LA MUSICA non è un contrappunto, ma l’essenza stessa della narrazione, in un altro documentario in concorso al Festival dei Popoli – e che sarà a Milano, a Filmmaker Festival, sabato 16 novembre – A Dog Called Money di Seamus Murphy. Un’anziana donna kosovara rigira fra le mani una catenella a cui sono attaccate delle chiavi: un oggetto che diventerà protagonista di una canzone di PJ Harvey, Chain of Keys, nel suo album The Hope Six Demolition Project.

Un album che è il frutto del viaggio intrapreso con il regista del film, il fotografo Seamus Murphy, attraverso l’Afghanistan, il Kosovo e Washington Dc, e che A Dog Called Money documenta insieme alla registrazione del disco stesso nella Somerset House di Londra, dove viene costruita un’apposita struttura con le mura in vetro per consentire al pubblico di assistere alla nascita delle canzoni della musicista inglese.
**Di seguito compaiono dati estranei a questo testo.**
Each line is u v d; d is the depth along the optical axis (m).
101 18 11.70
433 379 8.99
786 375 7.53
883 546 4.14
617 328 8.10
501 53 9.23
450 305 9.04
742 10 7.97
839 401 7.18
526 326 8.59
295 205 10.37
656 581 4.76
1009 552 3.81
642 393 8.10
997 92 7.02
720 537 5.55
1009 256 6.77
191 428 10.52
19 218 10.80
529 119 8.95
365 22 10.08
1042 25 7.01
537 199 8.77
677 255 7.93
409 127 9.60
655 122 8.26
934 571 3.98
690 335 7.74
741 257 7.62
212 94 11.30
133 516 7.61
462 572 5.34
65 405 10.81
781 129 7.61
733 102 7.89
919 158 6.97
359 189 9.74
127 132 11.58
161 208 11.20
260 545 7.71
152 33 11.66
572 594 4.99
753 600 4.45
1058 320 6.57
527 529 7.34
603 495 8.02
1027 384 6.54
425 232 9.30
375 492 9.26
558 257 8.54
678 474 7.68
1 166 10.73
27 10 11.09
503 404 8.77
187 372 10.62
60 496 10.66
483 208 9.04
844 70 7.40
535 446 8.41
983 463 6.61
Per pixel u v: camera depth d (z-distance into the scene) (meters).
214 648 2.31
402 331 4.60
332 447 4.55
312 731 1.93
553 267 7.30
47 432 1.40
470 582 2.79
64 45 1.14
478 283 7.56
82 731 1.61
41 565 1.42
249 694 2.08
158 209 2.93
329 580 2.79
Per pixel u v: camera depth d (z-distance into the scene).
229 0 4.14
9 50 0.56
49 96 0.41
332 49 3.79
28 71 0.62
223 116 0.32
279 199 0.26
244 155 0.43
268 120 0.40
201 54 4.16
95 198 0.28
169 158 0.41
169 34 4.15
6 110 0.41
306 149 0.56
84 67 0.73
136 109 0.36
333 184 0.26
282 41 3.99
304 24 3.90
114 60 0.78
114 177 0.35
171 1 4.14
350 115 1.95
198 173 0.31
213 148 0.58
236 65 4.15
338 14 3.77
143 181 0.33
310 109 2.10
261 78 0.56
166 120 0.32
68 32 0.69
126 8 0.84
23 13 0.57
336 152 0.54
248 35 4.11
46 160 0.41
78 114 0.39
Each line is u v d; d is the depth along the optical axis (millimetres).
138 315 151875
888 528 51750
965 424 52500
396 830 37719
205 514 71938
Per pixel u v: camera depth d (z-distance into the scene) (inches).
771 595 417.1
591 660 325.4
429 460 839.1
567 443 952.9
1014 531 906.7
IL SUO VIAGGIO insieme a Murphy la porta a incontrare musicisti afghani, a camminare sulle macerie di case saccheggiate durante la pulizia etnica in Kosovo, a confrontarsi con il profondo razzismo di Washington – come di tutti gli Stati Uniti – dove il fiume divide la città ricca e bianca da quella povera e nera, dove non c’è metropolitana per tenere i neri lontani dai quartieri benestanti. «È un odio così grande quello dei bianchi che mi chiedo se ogni volta che guardano un albero non vedano un nero che pende dai suoi rami» dice PJ Harvey: le sue parole, che annota su un diario nel corso di tutto il viaggio, cristallizzano la realtà, la catturano fulmineamente attraverso un particolare. Come la linea melodica di uno strumento, che emerge dall’insieme per poi essere riassorbito dalla canzone.

«A DOG CALLED MONEY» è un musical in cui le immagini diventano canzoni e viceversa: le chiavi nelle mani della signora, i freestyle dei bambini di Washington, ma anche il premere disperato dei migranti sul confine tra Grecia e Macedonia. Il canto dei muezzin di Kabul che chiamano alla preghiera si fonde con quello della musicista, le preghiere cantate dei sufi vengono evocate dal ritmo di una sua canzone e incontrano il canto gospel dei fedeli di Washington.

Il documentario/musical di Murphy immortala anche il rapporto speciale di Harvey e della musica da lei creata con la realtà: nel 2011 l’uscita del suo album Let England Shake aveva preceduto di qualche mese l’effettivo tremito di Londra, travolta dai riots. In A Dog Called Money il rapporto con il mondo che la circonda, e le immagini che lo immortalano, riesce invece a dare forma e voce a qualcosa di tanto evidente quanto difficile da raccontare: l’umanità, il suo orrore e la sua bellezza, che procedono insieme come il canto di PJ Harvey e quella degli strumenti che lo accompagnano.